Among the different leakage currents in the nanometer CMS, the subthreshold and gate leakage are the most dominant. While the latter is mainly due to electron tunnelling from the gate to the substrate, the former is caused by many other factors. As a result, the leakage control techniques to be discussed will focus more on subthreshold currents. Over the years, many techniques have been developed to reduce the subthreshold currents in both the active and standby modes in order to minimize the total power consumption of CMOS circuits.
While the standby leakage currents are wasted currents when the circuit is in idle mode where no computation takes place, the active leakage currents are wasted current when the circuit is in use. Generally, reduction of leakage currents involves application of different device and circuit level techniques. At the device level, it involves controlling the doping profiles and physical dimensions of transistors while at the circuit level, it involves the manipulation of threshold voltage (Vth) and source biasing of the transistor. learning boards
A. Circuit Level Leakage Control Techniques
i) Multi Vth Techniques
This technique involves fabrication of two types of transistors, high Vth and low Vth transistors, on a chip. The high Vth is used to lower the subthreshold leakage current, while the low Vth is used to enhance performance through faster operation. Obtaining these different types of transistors is done through controlled channel doping, different oxide thickness, multiple channel lengths or multiple body biases. Notwithstanding, with technology scaling and continuous decrease in the supply voltage, the implementation of the high Vth transistor will become a major practical challenge.
Dual threshold method
In logic circuits, leakage current can be reduced by assigning higher Vth to devices in non-critical paths, while maintaining performance with low Vth in the critical paths. This technique is applicable to both standby and active mode leakage power dissipation control. It ensures that the circuit operates at a high speed and reduced power dissipation.
Multi-Threshold Voltage Method
This method uses a high Vth device to gate supply voltage from a low Vth logic block thereby creating a virtual power rail instead of directly connecting the block to the main power rail. The high Vth switches are used to disconnect the power supplies during the standby state, resulting in very low leakage currents set by the high Vth of the series logic block. In active mode operation, the high Vth transistors are switched on and the logic block, designed with low Vth, operates at fast speed.

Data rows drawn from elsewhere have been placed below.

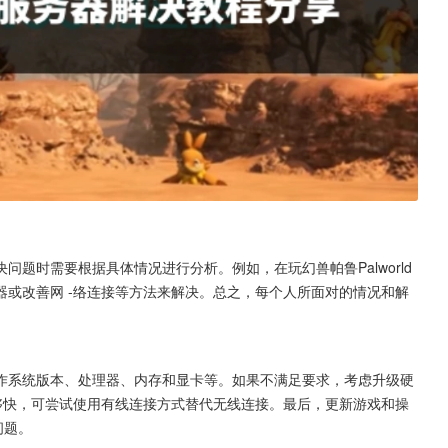
题时需要根据具体情况进行分析。例如，在玩幻兽帕鲁Palworld
或改善网 -络连接等方法来解决。总之，每个人所面对的情况和解
作系统版本、处理器、内存和显卡等。如果不满足要求，考虑升级硬
够快，可尝试使用有线连接方式替代无线连接。最后，更新游戏和操
问题。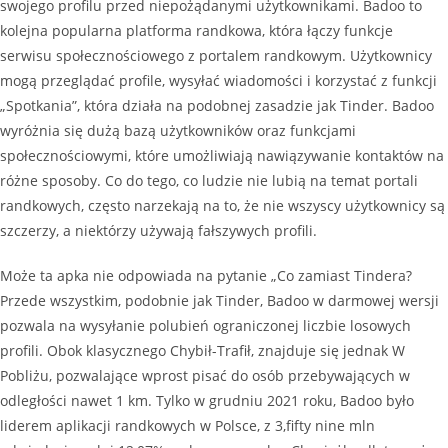
swojego profilu przed niepożądanymi użytkownikami. Badoo to
kolejna popularna platforma randkowa, która łączy funkcje
serwisu społecznościowego z portalem randkowym. Użytkownicy
mogą przeglądać profile, wysyłać wiadomości i korzystać z funkcji
„Spotkania”, która działa na podobnej zasadzie jak Tinder. Badoo
wyróżnia się dużą bazą użytkowników oraz funkcjami
społecznościowymi, które umożliwiają nawiązywanie kontaktów na
różne sposoby. Co do tego, co ludzie nie lubią na temat portali
randkowych, często narzekają na to, że nie wszyscy użytkownicy są
szczerzy, a niektórzy używają fałszywych profili.
Może ta apka nie odpowiada na pytanie „Co zamiast Tindera?
Przede wszystkim, podobnie jak Tinder, Badoo w darmowej wersji
pozwala na wysyłanie polubień ograniczonej liczbie losowych
profili. Obok klasycznego Chybił-Trafił, znajduje się jednak W
Pobliżu, pozwalające wprost pisać do osób przebywających w
odległości nawet 1 km. Tylko w grudniu 2021 roku, Badoo było
liderem aplikacji randkowych w Polsce, z 3,fifty nine mln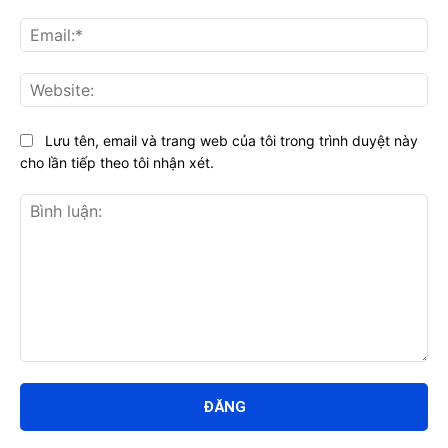
Ema
Web
Lưu tên, email và trang web của tôi trong trình duyệt này
cho lần tiếp theo tôi nhận xét.
Bình
luận: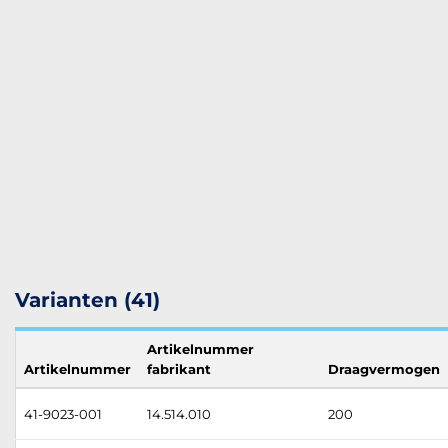
Varianten (41)
Artikelnummer
Artikelnummer
fabrikant
Draagvermogen
41-9023-001
14.514.010
200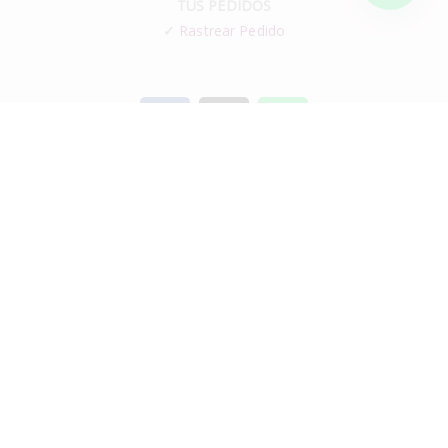
TUS PEDIDOS
✓
Rastrear Pedido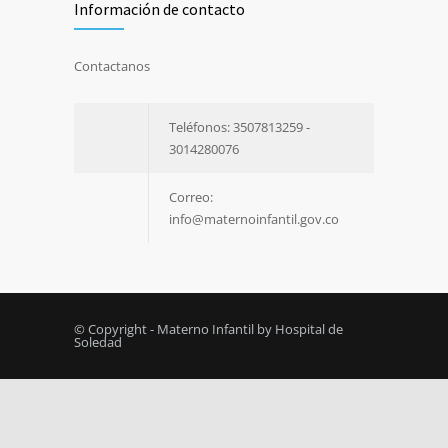
Información de contacto
Contactanos
Teléfonos: 3507813259 -
3014280076
Correo:
info@maternoinfantil.gov.co
© Copyright - Materno Infantil by Hospital de
Soledad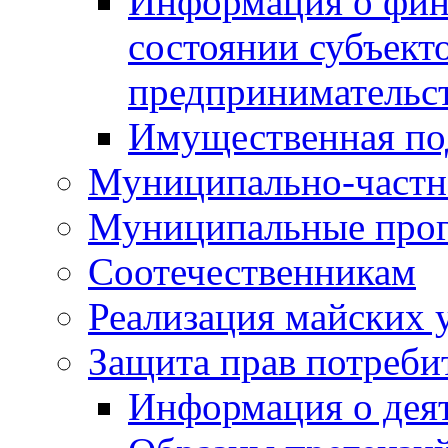
Информация о фин
состоянии субъекто
предпринимательс
Имущественная по
Муниципально-частн
Муниципальные про
Соотечественникам
Реализация майских 
Защита прав потреби
Информация о деят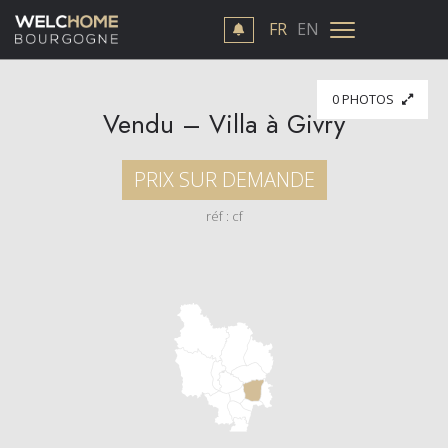
FR
EN
0 PHOTOS
Vendu – Villa à Givry
PRIX SUR DEMANDE
réf : cf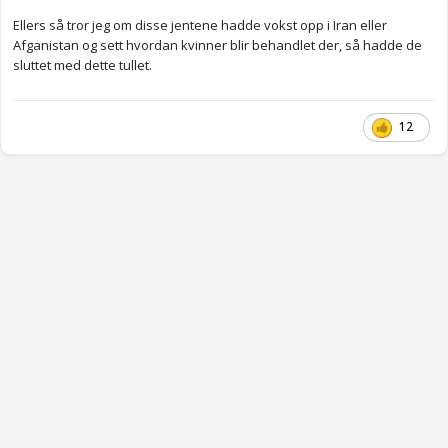
Ellers så tror jeg om disse jentene hadde vokst opp i Iran eller
Afganistan og sett hvordan kvinner blir behandlet der, så hadde de
sluttet med dette tullet.
12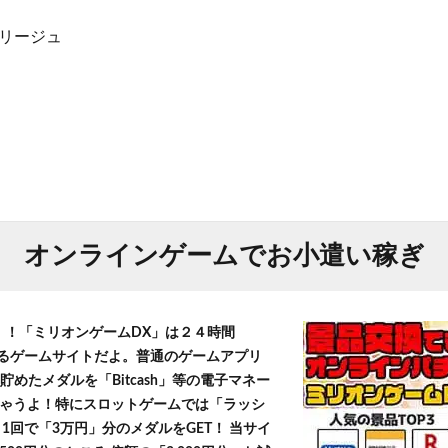
ブリージュ
オンラインゲームでお小遣い稼ぎ
T！！「ミリオンゲームDX」は２４時間
きるゲームサイトだよ。普通のゲームアプリ
貯めたメダルを「Bitcash」等の電子マネー
ゃうよ！特にスロットゲームでは「ラッシ
1回で「3万円」分のメダルをGET！ 当サイ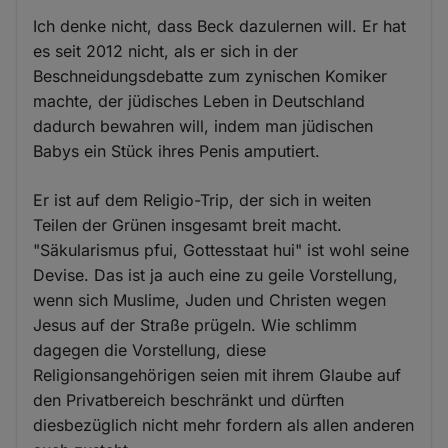
Ich denke nicht, dass Beck dazulernen will. Er hat
es seit 2012 nicht, als er sich in der
Beschneidungsdebatte zum zynischen Komiker
machte, der jüdisches Leben in Deutschland
dadurch bewahren will, indem man jüdischen
Babys ein Stück ihres Penis amputiert.
Er ist auf dem Religio-Trip, der sich in weiten
Teilen der Grünen insgesamt breit macht.
"Säkularismus pfui, Gottesstaat hui" ist wohl seine
Devise. Das ist ja auch eine zu geile Vorstellung,
wenn sich Muslime, Juden und Christen wegen
Jesus auf der Straße prügeln. Wie schlimm
dagegen die Vorstellung, diese
Religionsangehörigen seien mit ihrem Glaube auf
den Privatbereich beschränkt und dürften
diesbezüglich nicht mehr fordern als allen anderen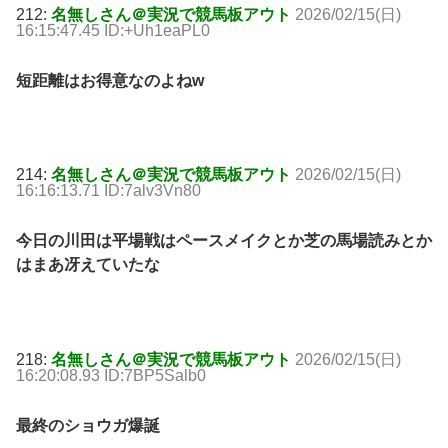
212:
名無しさん＠実況で競馬板アウト
2026/02/15(日)
16:15:47.45 ID:+Uh1eaPL0
短距離はお得意なのよねw
214:
名無しさん＠実況で競馬板アウト
2026/02/15(日)
16:16:13.71 ID:7alv3Vn80
今日の川田は平場戦はペースメイクとか芝の馬場読みとか
はまあ冴えていたな
218:
名無しさん＠実況で競馬板アウト
2026/02/15(日)
16:20:08.93 ID:7BP5Salb0
最終のショウガ爆誕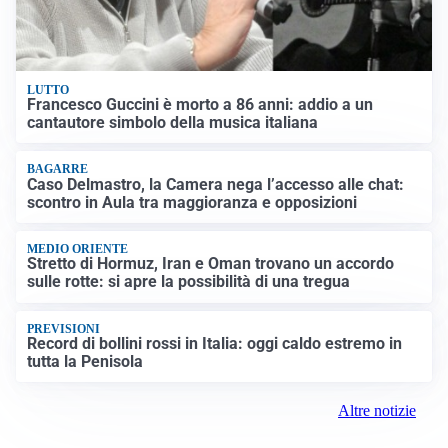
LUTTO
Francesco Guccini è morto a 86 anni: addio a un
cantautore simbolo della musica italiana
BAGARRE
Caso Delmastro, la Camera nega l’accesso alle chat:
scontro in Aula tra maggioranza e opposizioni
MEDIO ORIENTE
Stretto di Hormuz, Iran e Oman trovano un accordo
sulle rotte: si apre la possibilità di una tregua
PREVISIONI
Record di bollini rossi in Italia: oggi caldo estremo in
tutta la Penisola
Altre notizie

This enables leakage current reduction via the high Vth and enhanced performance via the low Vth block. Alternatively, this system could be implemented with a high Vth NMOS transistor connected between the GND and the low Vth block. The NMOS transistor insertion is preferred to the PMOS since it has a lower ON-resistance at the same width and consequently can be sized smaller. The use of these transistors increases circuit delay and area. Besides, to retain data during standby mode, extra high Vth memory circuit is needed.